DarioHealth recorded a 7.2 percent sequential increase in revenues from the first to second quarter and a 95 percent year-over-year increase in quarterly gross profit due principally to an increase in membership revenues and a decrease in product costs during the second quarter, according to the financial report.
On a six-month reporting measure, the company saw revenues decrease 11.3 percent year-over-year as part of its transformation from a direct-to-consumer operation, but gross profits increased by 60 percent as a result of the same processes, resulting in $1.4 million in added profits for the first half of 2020.
Fox Business news forum “The Claman Countdown” recognized DarioHealth’s growing success in an Aug. 7 segment that featured Raphael’s perspective about M&A activity within the telemedicine sector and DarioHealth’s strong trending in the marketplace at the time (http://nnw.fm/0RYcf).
“We are in a very, very special period of time when we see a huge transformation of the space,” Raphael told interviewer Liz Claman.
Raphael added that DarioHealth has been “part of the digital health and digital therapeutics (sector) for the last 10 years and we have been there for a long time building very smart technologies, and I can tell you the last five months are big in terms of the transformation that we feel. A lot of bills that we were trying to get for a lot of fields of science, we feel we are getting there and this is a very good signal from the White House that understands the importance of virtualization of the health care industry.”
DarioHealth’s CEO was responding to news that U.S. President Donald Trump had signed an executive order directing Centers for Medicare and Medicaid Services (“CMS”) officials to make some emergency telehealth regulatory reforms permanent so that they will remain in place even beyond the pandemic, although keeping some other emergency measures in place, such as enabling patients to get coverage for telehealth visits at home, will require Congressional approval (http://nnw.fm/hhlkL).

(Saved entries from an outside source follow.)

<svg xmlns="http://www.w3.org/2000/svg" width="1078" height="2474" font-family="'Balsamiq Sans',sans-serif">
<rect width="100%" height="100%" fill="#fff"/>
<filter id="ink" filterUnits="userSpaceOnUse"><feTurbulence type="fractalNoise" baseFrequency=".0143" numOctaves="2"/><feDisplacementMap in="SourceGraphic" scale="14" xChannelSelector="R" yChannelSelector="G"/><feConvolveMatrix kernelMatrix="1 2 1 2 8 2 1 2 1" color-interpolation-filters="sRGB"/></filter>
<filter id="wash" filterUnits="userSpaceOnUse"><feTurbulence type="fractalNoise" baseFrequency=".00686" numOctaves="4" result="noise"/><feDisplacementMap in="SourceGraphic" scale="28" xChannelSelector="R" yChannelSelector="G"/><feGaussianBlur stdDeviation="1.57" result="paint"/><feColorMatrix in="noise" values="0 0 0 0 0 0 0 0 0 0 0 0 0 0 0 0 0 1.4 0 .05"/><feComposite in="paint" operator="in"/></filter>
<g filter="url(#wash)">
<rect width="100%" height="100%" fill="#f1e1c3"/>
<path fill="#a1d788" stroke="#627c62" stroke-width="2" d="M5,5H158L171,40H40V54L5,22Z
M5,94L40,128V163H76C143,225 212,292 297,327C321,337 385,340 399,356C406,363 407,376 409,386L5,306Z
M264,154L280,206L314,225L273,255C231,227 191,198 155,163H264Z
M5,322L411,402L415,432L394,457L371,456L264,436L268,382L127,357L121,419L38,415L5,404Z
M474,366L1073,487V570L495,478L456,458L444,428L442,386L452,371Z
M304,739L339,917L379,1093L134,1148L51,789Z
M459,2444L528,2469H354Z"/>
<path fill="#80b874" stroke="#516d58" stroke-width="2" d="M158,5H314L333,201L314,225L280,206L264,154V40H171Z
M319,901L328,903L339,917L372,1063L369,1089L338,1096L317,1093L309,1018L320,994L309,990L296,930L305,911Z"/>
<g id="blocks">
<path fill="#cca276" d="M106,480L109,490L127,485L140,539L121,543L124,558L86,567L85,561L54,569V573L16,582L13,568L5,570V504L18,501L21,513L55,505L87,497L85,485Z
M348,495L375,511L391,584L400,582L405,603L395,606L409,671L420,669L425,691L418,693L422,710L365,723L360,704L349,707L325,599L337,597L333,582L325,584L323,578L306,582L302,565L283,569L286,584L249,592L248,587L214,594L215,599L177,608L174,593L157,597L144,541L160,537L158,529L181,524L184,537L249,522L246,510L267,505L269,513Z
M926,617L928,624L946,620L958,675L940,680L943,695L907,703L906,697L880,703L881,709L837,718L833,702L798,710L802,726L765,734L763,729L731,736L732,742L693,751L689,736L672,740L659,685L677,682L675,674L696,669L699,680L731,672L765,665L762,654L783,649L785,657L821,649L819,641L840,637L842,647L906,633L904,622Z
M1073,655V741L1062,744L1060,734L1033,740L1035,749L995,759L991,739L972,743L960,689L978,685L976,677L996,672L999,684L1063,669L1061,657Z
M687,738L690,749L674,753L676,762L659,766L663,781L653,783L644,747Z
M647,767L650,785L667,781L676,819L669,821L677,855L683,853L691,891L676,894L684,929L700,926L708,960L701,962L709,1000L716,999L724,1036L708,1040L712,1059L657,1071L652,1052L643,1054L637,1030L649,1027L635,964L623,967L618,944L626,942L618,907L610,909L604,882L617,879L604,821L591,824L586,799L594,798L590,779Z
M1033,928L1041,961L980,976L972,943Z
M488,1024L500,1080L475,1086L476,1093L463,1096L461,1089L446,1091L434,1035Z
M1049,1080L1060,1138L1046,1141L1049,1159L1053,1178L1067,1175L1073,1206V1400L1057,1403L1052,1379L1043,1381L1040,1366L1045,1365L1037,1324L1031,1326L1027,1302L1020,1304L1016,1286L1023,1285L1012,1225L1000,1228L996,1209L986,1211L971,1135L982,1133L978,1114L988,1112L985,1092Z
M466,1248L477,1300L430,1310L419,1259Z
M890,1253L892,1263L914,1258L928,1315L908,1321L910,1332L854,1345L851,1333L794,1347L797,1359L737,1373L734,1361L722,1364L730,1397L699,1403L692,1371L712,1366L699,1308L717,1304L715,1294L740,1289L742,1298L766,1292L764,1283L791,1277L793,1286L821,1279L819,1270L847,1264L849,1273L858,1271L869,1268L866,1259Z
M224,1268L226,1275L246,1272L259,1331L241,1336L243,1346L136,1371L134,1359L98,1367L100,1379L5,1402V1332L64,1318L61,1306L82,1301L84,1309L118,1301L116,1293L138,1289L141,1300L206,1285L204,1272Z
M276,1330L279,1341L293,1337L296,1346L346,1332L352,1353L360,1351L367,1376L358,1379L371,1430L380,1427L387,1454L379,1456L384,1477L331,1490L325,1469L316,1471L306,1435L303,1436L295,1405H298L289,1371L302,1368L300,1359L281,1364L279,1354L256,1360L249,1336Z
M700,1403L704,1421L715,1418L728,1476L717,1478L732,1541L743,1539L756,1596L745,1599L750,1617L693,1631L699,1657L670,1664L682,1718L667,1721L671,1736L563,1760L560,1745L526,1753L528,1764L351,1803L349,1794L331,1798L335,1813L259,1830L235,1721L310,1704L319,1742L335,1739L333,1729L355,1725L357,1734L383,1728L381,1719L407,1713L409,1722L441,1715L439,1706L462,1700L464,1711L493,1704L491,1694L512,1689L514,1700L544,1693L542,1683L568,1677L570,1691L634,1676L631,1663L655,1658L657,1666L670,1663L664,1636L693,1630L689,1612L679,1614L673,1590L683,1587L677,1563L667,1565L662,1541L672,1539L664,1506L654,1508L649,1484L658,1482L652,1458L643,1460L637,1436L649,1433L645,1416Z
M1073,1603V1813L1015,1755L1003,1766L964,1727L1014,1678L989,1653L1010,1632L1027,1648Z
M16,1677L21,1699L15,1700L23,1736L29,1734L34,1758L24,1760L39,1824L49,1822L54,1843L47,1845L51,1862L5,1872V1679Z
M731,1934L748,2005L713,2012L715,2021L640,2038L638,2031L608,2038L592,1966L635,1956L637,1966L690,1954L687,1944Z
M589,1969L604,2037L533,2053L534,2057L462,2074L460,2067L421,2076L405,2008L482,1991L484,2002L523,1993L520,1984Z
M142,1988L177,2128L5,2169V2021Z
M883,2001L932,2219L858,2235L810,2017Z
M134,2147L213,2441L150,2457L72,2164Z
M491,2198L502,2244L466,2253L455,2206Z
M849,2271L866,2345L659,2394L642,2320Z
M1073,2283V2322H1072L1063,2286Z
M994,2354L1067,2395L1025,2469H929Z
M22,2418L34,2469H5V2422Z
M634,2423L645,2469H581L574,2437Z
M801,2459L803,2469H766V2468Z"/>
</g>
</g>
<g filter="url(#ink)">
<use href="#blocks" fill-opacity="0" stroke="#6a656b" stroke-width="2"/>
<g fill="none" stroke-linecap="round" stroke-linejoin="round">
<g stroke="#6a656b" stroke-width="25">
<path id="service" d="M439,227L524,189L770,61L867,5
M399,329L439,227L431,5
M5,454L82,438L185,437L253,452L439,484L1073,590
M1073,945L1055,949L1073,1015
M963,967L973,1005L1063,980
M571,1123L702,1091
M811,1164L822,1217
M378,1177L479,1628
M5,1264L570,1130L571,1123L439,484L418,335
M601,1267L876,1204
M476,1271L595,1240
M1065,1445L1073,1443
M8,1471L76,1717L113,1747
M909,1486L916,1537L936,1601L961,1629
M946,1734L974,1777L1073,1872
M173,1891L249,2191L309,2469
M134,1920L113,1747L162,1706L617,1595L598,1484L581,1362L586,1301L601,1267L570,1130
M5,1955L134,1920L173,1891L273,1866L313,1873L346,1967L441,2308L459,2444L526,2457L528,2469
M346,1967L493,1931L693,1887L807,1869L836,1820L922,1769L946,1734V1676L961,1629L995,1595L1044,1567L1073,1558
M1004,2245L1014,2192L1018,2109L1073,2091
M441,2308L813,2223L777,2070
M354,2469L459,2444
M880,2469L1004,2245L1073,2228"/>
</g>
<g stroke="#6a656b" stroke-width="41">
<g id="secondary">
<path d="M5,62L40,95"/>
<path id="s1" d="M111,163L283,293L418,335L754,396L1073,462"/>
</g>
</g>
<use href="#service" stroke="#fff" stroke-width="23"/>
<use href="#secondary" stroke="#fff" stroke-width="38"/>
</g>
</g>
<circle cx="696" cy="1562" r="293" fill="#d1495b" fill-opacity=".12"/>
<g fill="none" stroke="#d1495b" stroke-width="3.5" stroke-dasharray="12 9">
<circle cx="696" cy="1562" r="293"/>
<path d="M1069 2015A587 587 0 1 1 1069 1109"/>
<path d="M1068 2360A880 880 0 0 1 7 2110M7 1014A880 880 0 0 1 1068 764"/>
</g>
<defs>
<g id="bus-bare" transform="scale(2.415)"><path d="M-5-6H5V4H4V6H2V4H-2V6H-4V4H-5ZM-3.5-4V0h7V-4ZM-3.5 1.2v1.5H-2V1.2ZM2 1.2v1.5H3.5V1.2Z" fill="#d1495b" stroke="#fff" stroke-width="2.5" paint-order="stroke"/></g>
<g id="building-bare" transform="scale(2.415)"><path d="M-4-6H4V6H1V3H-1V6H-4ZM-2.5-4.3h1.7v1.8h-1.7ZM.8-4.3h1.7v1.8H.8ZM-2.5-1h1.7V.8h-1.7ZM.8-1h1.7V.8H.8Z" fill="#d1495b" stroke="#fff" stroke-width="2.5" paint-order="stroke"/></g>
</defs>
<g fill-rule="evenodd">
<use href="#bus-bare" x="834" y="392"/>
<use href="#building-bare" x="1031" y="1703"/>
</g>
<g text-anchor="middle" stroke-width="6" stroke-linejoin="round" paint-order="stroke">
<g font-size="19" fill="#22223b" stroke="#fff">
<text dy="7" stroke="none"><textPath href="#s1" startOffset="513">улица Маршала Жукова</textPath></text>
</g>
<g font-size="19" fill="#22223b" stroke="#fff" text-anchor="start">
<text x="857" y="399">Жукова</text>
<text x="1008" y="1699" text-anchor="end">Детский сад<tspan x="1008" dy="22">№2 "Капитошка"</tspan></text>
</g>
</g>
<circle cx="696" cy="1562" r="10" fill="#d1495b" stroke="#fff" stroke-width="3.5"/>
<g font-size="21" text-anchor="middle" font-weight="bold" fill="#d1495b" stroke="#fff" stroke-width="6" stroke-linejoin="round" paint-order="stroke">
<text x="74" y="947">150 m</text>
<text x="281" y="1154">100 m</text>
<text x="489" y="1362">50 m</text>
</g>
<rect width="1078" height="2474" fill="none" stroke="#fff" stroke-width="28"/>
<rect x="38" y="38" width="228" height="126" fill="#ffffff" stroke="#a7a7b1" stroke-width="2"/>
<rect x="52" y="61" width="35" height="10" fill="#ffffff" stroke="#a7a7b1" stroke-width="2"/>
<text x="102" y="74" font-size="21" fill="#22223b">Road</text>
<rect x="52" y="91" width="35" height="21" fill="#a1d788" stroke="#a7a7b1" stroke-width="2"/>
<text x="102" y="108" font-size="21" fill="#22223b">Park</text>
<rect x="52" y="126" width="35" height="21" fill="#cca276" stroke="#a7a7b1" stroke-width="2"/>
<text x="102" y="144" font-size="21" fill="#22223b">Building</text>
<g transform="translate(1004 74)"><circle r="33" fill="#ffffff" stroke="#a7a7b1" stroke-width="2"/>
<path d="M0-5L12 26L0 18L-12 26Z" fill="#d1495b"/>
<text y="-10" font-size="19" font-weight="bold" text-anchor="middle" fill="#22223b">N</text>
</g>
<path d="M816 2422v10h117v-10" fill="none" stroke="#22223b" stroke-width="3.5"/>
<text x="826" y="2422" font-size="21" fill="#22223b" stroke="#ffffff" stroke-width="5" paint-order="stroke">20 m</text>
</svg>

The use of telemedicine services has surged during the COVID-19 pandemic as patients and medical providers have worked to maintain standard of health services through remote, virtual platforms to minimize the risk of spreading infection. Medicare’s fee-for-service telehealth claims rose from 13,000 per week before the pandemic to nearly 1.7 million by the end of April, and claims to private insurers have grown 4,347 percent year-over-year (http://nnw.fm/F0FEu).
Trump’s executive action also directed the Department of Health and Human Services (“HHS”) to begin a payment program designed to make government healthcare program reimbursements more consistent to rural community hospitals as they demonstrate quality care, and directed the Departments of Agriculture (“USDA”), HHS and the Federal Communications Commission (“FCC”) to form a task force designed to improve broadband infrastructure in rural communities for telehealth providers.

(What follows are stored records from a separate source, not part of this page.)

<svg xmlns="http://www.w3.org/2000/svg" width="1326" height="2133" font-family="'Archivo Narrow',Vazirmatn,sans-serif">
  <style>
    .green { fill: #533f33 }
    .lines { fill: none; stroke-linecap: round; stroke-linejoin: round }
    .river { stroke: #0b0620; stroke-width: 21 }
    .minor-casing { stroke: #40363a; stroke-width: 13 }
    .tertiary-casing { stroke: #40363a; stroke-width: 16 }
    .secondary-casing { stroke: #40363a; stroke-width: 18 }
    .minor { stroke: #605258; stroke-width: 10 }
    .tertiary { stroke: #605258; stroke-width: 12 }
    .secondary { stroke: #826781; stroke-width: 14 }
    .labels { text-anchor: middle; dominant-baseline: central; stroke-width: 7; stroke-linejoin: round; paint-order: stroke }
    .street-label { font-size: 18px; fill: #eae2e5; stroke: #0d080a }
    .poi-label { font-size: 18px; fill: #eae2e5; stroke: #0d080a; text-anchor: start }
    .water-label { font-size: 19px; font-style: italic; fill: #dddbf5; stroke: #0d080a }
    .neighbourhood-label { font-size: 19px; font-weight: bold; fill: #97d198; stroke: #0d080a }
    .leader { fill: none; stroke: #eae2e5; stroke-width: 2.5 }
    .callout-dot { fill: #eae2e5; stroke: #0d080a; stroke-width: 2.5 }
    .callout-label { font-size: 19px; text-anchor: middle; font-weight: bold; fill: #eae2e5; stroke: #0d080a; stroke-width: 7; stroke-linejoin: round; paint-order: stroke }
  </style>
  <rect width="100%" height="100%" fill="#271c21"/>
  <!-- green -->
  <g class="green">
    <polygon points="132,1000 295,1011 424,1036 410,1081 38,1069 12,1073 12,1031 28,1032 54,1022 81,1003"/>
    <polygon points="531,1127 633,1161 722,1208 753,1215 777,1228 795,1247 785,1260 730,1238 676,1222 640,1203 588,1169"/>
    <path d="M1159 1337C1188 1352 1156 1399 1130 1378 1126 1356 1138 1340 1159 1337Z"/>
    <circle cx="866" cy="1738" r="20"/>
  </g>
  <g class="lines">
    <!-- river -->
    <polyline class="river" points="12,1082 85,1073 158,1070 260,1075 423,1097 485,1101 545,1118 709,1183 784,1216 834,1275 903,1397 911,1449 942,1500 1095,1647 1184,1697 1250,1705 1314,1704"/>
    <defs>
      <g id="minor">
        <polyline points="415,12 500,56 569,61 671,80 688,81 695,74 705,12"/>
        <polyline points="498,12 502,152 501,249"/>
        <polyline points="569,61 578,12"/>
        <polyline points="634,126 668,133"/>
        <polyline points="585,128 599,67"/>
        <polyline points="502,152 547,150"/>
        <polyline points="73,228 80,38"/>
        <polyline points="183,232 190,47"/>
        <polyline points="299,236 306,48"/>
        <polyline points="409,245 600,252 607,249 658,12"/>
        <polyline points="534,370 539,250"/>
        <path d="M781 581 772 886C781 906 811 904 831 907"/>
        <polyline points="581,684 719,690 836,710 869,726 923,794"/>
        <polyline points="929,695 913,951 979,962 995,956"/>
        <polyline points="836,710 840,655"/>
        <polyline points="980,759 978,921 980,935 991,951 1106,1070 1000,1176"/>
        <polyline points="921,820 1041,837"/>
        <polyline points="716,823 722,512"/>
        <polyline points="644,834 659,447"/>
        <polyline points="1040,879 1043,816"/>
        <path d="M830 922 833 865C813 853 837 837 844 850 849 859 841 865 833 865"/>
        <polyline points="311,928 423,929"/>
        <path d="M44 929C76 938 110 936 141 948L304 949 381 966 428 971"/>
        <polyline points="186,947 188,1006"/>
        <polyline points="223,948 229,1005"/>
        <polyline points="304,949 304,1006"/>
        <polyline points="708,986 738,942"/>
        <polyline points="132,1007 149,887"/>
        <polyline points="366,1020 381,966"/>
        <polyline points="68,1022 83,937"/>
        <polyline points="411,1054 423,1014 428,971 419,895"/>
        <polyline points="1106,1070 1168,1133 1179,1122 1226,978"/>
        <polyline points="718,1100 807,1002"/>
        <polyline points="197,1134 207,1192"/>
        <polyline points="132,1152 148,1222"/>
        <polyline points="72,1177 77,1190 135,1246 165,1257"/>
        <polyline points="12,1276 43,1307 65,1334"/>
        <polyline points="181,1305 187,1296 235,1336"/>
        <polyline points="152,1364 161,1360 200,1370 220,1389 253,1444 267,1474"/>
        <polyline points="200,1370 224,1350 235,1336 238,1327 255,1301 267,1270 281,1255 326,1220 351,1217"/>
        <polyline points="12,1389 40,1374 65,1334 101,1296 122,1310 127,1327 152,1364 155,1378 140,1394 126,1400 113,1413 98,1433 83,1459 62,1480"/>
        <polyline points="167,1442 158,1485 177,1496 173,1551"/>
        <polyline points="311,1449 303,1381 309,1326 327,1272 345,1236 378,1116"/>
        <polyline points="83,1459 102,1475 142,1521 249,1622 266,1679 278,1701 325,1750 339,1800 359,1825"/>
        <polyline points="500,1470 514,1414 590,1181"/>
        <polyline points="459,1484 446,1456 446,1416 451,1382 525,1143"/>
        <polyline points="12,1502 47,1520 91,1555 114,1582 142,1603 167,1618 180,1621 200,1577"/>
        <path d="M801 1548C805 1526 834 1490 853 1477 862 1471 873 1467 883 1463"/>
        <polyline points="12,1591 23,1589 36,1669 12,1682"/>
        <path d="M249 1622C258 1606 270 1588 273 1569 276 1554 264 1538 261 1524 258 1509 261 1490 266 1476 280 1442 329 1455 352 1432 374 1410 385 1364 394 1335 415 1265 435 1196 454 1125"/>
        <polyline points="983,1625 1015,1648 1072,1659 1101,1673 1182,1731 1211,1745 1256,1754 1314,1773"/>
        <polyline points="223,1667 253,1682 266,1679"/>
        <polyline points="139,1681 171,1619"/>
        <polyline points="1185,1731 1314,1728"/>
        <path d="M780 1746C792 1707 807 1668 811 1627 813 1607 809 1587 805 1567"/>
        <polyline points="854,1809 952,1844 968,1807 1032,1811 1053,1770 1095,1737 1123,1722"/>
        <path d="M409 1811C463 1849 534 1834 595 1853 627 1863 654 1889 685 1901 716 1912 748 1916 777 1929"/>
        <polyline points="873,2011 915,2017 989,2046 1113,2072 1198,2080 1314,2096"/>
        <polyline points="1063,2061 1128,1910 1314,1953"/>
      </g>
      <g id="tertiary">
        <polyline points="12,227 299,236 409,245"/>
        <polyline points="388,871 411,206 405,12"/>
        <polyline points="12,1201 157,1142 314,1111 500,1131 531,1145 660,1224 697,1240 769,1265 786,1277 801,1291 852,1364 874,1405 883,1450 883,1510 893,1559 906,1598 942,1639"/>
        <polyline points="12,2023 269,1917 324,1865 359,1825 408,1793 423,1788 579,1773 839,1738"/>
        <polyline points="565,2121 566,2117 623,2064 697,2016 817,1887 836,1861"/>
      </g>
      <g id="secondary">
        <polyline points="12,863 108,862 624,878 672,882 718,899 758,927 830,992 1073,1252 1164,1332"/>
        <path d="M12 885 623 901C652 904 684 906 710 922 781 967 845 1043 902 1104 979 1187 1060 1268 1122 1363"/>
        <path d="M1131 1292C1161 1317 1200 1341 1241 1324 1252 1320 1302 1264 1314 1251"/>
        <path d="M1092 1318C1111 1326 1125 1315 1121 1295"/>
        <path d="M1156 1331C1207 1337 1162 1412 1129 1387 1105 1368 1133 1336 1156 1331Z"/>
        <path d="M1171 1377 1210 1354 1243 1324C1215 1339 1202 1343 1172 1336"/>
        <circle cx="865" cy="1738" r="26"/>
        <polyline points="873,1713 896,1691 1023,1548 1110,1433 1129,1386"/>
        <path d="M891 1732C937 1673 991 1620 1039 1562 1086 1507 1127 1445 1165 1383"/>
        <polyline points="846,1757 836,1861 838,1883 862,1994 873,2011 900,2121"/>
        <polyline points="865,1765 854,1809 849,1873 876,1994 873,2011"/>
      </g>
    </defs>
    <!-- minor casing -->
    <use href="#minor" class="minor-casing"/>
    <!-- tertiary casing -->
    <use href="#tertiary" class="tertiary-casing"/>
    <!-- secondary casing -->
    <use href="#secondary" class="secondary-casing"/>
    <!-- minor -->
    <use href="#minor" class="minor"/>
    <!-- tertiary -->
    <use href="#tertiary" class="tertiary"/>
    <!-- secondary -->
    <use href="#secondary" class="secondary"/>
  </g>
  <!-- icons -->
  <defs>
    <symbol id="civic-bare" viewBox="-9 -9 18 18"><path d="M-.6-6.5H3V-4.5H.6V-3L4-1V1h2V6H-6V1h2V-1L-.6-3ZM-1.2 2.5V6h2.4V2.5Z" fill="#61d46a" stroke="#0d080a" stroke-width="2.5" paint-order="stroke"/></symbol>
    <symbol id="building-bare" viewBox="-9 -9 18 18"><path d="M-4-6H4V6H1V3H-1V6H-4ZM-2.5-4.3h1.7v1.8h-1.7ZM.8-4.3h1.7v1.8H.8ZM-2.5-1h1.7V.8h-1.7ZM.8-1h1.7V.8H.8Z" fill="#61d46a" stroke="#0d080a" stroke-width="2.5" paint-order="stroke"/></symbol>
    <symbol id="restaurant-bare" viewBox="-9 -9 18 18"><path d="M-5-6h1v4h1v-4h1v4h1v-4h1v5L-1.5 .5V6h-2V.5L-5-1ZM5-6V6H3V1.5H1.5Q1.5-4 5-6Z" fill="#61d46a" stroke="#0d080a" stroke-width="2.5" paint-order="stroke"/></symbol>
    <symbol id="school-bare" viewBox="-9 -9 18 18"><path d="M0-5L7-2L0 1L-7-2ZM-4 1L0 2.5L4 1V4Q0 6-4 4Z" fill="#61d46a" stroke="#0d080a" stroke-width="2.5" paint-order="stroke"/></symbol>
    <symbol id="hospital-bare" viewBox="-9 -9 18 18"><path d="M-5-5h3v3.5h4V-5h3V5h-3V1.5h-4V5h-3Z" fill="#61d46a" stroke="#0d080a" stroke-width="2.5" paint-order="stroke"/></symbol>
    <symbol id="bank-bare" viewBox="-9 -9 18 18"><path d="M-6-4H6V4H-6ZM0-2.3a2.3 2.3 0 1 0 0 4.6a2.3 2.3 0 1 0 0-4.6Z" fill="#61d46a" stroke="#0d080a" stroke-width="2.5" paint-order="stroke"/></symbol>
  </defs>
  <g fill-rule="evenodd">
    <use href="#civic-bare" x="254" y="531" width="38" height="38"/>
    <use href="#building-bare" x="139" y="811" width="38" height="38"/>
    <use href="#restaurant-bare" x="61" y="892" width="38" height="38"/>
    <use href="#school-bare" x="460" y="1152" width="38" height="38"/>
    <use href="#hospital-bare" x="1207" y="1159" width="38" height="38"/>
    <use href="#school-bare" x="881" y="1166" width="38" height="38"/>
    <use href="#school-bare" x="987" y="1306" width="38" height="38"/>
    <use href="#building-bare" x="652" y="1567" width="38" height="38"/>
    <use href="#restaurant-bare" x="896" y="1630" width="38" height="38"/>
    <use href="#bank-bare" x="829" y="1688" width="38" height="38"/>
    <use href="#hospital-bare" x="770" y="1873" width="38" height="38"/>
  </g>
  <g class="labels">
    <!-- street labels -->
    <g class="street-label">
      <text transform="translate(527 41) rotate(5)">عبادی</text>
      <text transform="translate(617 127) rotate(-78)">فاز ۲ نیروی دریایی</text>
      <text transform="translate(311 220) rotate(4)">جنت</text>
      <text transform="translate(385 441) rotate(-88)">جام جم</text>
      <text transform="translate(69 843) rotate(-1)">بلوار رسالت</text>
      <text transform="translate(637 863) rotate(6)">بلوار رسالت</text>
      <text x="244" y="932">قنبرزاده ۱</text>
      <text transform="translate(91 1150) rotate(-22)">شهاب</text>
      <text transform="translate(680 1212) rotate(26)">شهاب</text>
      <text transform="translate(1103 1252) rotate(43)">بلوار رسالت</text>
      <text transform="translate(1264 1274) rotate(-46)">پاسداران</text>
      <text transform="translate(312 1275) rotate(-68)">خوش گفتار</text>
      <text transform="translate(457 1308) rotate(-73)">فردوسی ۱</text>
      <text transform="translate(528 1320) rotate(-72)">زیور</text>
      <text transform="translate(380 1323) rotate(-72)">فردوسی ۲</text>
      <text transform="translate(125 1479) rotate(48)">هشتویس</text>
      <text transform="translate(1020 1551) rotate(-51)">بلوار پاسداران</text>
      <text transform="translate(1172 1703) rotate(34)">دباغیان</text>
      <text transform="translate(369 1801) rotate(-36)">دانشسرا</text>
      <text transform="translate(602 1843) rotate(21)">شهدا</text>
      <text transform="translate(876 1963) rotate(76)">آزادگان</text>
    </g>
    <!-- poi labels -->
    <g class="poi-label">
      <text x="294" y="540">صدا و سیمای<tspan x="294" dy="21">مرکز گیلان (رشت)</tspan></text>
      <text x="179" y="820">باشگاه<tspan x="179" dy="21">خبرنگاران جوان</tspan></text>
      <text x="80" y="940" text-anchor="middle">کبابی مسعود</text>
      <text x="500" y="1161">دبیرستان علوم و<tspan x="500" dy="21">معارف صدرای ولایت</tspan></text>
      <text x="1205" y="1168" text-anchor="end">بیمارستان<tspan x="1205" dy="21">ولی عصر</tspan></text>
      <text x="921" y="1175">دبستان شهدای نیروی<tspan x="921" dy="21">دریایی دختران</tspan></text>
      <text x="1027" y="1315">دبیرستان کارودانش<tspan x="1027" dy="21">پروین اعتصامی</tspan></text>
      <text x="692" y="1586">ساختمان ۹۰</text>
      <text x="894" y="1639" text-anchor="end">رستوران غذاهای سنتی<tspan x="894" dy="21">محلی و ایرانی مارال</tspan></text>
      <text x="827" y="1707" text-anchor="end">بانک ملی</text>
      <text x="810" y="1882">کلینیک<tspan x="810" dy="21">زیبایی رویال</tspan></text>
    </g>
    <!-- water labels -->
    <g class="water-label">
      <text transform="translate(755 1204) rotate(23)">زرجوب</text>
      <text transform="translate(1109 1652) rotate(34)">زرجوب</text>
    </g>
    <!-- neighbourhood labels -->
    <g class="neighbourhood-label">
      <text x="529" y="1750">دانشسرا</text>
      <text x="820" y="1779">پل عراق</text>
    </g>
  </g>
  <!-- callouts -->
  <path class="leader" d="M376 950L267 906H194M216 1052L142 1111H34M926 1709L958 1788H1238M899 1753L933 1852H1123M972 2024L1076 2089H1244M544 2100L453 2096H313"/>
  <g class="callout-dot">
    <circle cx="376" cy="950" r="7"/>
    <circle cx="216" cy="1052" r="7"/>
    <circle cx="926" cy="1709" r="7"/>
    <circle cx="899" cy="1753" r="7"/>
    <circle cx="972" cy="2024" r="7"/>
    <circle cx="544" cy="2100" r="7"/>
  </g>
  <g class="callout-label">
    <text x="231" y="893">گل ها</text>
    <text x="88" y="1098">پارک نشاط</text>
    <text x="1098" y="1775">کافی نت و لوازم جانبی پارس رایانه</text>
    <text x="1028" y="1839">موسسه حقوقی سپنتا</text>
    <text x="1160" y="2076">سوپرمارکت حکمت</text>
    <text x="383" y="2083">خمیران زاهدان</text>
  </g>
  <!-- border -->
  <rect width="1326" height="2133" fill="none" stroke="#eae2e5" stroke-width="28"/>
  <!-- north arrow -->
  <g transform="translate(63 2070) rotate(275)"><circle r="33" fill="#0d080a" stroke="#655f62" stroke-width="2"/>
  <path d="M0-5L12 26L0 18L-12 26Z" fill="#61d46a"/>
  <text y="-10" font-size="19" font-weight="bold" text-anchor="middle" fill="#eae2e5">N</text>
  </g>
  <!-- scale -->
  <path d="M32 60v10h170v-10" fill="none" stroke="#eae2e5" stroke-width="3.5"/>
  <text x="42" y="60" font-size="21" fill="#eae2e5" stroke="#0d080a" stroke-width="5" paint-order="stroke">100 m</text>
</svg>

“Today I’m taking action to ensure telehealth is here to stay,” Trump said in announcing the orders.
DarioHealth’s CEO noted that insurance companies in the private sector are also moving to adopt such measures, building a framework by which telehealth services can be recognized as vital and quality-focused so that providers and patients may utilize technological tools under a rubric that authorizes reimbursements.
DarioHealth’s Remote Patient Monitoring (“RPM”) digital therapeutics platform transmits patient information to physicians and also delivers occasional “nudges” to patients when its automated programming recognizes a need (http://nnw.fm/Q9gbE). The RPM is specifically designed for diabetes and hypertension patients, with the potential for monitoring and helping to manage a wide array of chronic conditions in the future.
The company’s blood glucose monitoring system has U.S Food and Drug Administration (“FDA”) clearance and has similarly been approved by European, Canadian and Australian regulatory agencies that have allowed it to become commercially available in the United States, Canada, the United Kingdom and Ireland, Germany, Italy, and Australia while continuing to expand into new geographic markets and to support additional chronic conditions.